Permian-Triassic Magmatism Along the Southern Gondwana Margin: Correlating Proximal and Distal Volcanic Deposits

Wednesday, 17 December 2014
Matthew P McKay1, Amy L Weislogel1 and Andrea Fildani2, (1)West Virginia University, Morgantown, WV, United States, (2)Statoil Gulf ASA, Houston, TX, United States
Active margins are dominated by erosion, structural deformation, tectonic dissection, and igneous intrusions. These destructive processes lead to an incomplete record of past magmatism in active margins. Volcanic airfall tuffs that are transported and deposited in distal sedimentary basins may be more likely to be preserved in the rock record. Tuffs, however, may be affected by atmospheric fractionation during transport, postdepositional weathering, and diagenesis during burial, potentially altering ash texture, mineralogy, and geochemistry. We use outcrop observations, stratigraphic relationships, whole rock geochemistry, U-Pb zircon geochronology, and zircon rare-earth element geochemistry from Permian-Triassic strata of South Africa and South America to correlate distal volcanic ashes to proximal volcanic deposits and plutonic suites within southern Gondwana. U-Pb zircon signals of the tuffs are treated as "detrital"; the distinct zircon signals were then used to correlate distal airfall ashes to potential magmatic sources. This suggests that airfall fractionation of zircon populations is not a significant concern in tuff geochronology. Additionally, zircon inheritance may be a useful tool in matching far-traveled ashes with parental magmatic suites.
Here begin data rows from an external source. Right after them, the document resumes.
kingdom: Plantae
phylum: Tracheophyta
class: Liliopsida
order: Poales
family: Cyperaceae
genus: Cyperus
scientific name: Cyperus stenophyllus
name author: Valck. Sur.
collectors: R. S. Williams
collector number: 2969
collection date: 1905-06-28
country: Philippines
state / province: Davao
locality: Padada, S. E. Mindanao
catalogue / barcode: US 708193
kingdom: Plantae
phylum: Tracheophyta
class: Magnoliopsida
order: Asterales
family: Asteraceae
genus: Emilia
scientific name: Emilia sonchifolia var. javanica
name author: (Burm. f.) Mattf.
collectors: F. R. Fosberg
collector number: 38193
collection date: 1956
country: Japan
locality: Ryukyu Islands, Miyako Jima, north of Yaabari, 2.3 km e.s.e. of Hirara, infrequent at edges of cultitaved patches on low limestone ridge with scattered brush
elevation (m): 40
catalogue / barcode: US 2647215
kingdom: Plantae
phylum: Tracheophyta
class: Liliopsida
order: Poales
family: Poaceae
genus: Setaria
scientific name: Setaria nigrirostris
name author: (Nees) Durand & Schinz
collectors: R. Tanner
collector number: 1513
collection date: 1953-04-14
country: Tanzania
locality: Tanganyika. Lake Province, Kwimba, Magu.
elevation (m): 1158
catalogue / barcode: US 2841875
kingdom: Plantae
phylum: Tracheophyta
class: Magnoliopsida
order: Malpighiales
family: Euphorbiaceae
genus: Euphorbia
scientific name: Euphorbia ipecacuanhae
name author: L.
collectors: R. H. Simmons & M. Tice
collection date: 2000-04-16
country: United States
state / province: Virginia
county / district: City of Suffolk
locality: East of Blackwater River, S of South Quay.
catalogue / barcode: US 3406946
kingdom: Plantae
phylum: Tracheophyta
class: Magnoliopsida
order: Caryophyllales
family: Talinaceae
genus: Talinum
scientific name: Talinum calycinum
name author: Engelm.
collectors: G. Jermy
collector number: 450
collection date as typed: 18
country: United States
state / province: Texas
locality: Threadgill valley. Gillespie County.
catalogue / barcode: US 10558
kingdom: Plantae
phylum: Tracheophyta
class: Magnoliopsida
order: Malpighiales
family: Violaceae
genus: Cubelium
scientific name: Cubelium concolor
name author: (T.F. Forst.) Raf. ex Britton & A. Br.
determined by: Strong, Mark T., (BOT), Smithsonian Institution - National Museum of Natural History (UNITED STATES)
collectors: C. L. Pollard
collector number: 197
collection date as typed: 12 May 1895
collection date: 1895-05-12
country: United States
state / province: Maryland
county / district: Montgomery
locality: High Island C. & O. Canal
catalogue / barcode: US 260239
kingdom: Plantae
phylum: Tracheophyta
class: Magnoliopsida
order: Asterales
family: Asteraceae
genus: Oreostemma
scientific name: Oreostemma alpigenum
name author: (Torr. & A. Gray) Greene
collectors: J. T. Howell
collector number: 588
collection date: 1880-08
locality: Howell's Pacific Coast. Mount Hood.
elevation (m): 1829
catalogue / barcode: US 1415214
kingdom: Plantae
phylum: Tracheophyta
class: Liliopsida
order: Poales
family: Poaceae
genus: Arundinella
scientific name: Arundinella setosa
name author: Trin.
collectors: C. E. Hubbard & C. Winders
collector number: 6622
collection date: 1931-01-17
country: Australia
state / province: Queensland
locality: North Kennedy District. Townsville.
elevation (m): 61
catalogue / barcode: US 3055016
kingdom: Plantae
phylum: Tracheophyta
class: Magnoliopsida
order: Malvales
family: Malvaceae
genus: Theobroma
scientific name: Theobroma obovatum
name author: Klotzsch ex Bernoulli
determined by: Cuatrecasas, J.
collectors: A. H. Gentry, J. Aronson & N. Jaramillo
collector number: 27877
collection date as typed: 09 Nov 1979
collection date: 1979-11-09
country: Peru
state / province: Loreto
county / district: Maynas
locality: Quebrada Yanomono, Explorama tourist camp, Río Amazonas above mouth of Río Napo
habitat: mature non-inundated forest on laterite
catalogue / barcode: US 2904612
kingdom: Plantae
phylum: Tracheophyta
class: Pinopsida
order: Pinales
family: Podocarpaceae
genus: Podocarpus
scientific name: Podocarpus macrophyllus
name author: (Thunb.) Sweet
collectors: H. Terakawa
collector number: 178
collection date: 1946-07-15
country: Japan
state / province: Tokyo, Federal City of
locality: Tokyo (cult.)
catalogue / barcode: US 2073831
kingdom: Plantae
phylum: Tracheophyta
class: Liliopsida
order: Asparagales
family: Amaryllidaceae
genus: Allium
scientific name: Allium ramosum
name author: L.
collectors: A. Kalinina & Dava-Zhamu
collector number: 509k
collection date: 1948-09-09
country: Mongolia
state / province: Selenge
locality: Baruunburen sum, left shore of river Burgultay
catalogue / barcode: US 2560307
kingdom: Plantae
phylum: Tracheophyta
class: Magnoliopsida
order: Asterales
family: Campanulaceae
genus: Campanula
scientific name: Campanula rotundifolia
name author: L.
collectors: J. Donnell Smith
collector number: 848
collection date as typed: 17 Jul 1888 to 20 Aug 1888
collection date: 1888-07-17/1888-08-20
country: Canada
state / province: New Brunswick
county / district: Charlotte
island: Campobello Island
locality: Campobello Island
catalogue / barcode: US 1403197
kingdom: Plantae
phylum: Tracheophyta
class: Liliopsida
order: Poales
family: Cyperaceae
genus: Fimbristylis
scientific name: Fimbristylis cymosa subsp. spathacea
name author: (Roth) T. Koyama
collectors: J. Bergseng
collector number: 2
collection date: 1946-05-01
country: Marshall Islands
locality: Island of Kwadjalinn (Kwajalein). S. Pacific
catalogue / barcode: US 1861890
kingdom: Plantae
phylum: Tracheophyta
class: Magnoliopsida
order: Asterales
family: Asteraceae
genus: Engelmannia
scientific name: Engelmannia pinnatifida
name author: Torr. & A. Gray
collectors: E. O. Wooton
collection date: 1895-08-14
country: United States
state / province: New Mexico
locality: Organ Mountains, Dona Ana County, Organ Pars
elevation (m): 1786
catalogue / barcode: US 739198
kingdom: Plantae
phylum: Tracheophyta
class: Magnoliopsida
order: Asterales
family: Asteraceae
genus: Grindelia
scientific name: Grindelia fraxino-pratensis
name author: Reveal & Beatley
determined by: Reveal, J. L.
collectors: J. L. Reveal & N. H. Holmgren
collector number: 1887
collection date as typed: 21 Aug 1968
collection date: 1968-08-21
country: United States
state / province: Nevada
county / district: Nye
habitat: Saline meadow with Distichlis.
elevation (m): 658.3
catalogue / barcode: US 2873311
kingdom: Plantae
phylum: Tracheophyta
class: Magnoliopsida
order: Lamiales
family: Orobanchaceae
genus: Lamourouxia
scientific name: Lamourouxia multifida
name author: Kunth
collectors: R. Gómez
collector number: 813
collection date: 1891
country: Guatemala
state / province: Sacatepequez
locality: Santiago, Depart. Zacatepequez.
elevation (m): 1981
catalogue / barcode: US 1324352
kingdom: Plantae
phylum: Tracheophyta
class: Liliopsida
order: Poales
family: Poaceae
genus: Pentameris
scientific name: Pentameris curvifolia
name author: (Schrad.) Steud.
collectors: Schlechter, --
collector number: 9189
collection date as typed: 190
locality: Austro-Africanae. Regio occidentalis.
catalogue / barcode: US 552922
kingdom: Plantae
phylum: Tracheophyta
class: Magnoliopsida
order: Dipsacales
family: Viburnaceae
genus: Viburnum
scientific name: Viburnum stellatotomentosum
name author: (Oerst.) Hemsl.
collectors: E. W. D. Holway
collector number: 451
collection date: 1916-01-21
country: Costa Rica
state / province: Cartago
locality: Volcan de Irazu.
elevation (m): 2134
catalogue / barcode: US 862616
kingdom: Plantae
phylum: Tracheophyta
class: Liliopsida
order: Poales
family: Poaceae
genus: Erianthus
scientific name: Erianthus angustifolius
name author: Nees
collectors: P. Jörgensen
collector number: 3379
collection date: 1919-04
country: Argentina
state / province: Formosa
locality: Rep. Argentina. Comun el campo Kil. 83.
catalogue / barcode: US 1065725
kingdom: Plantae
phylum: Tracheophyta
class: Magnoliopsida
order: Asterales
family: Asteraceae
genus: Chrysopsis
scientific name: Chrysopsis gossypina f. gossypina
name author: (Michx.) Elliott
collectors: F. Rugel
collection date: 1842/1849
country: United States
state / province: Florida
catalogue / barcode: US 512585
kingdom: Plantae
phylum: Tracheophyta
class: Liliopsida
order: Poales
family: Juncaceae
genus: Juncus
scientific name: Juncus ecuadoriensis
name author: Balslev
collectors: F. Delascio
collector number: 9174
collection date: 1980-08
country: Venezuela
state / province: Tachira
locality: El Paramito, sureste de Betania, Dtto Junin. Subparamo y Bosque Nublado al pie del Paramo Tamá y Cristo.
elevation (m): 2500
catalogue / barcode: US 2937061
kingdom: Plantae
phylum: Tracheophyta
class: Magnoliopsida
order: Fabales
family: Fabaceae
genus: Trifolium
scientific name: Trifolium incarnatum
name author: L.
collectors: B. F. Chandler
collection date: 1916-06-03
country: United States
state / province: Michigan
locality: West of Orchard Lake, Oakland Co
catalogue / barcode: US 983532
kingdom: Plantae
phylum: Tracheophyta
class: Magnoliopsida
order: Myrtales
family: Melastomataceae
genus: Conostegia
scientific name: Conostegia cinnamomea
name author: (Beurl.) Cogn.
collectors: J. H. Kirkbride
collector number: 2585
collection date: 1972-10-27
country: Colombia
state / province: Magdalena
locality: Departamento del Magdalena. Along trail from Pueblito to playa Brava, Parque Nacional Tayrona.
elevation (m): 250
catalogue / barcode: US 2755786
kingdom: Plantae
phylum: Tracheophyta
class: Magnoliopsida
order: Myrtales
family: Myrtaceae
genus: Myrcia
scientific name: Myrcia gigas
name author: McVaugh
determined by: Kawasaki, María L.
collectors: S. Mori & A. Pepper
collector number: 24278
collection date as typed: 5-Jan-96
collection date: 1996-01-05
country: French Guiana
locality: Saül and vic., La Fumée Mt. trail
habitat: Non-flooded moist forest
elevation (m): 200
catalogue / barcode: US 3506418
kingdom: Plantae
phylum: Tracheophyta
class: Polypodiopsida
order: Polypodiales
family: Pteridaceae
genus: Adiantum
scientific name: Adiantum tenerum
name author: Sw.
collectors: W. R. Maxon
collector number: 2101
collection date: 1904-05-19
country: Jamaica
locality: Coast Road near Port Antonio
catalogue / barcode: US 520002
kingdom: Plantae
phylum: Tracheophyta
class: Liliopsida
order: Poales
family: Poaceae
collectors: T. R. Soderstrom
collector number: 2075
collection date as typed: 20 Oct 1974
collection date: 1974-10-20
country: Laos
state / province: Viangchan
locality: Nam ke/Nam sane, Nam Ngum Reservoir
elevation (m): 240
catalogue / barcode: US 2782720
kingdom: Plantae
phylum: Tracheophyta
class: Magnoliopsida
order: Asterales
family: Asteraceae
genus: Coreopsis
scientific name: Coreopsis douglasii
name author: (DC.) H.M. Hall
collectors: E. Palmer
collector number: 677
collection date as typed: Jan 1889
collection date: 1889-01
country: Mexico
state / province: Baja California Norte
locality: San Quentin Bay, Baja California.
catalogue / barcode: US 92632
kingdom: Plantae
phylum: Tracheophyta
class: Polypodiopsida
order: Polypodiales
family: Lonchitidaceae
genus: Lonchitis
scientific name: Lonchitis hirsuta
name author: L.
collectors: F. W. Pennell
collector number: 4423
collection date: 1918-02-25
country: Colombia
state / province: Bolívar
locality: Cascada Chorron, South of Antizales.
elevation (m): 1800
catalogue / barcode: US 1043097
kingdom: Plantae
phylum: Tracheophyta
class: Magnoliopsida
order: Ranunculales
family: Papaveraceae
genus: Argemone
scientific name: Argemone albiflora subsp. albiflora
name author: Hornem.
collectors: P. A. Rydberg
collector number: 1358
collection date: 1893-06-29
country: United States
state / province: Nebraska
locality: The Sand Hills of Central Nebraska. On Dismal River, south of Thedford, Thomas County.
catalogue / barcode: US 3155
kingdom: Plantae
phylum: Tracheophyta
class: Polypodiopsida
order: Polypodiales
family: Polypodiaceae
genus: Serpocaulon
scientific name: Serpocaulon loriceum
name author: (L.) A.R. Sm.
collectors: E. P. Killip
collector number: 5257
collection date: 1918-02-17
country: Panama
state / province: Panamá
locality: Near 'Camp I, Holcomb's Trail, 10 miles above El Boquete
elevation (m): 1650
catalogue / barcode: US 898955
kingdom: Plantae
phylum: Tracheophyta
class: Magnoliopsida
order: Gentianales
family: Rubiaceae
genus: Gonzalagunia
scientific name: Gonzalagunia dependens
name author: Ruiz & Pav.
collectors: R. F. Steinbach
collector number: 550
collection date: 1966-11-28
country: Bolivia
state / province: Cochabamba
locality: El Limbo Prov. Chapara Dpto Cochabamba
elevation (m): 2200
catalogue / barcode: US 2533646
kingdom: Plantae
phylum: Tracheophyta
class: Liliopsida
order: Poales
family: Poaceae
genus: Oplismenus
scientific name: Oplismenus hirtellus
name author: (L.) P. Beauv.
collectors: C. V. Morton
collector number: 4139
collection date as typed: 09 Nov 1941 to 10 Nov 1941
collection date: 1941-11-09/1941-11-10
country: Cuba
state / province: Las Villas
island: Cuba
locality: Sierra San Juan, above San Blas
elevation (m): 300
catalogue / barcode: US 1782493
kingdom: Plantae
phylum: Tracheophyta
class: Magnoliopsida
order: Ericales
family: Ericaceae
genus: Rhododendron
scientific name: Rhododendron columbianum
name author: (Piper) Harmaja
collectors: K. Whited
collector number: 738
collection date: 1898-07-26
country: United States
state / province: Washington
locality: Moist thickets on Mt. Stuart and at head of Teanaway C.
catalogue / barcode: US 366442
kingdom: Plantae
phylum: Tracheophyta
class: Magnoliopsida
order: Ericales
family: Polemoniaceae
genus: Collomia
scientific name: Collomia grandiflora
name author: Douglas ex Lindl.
Although previous studies have shown that the geochemistry of volcanic tuff deposits varies with distance from the volcanic vent, we employ whole rock and zircon REE compositions to differentiate distinct magmatic periods using distal ashes that were deposited >750 km from the volcanic source.  The results of this study support a geochronologic interpretation that the Karoo strata of S. Africa are >10 Ma younger than previously thought based on biostratigraphy. Since the Karoo basin is heavily studied as a record of the end-Permian extinction and paleoclimate change, our results have major implication for this key time in Earth History.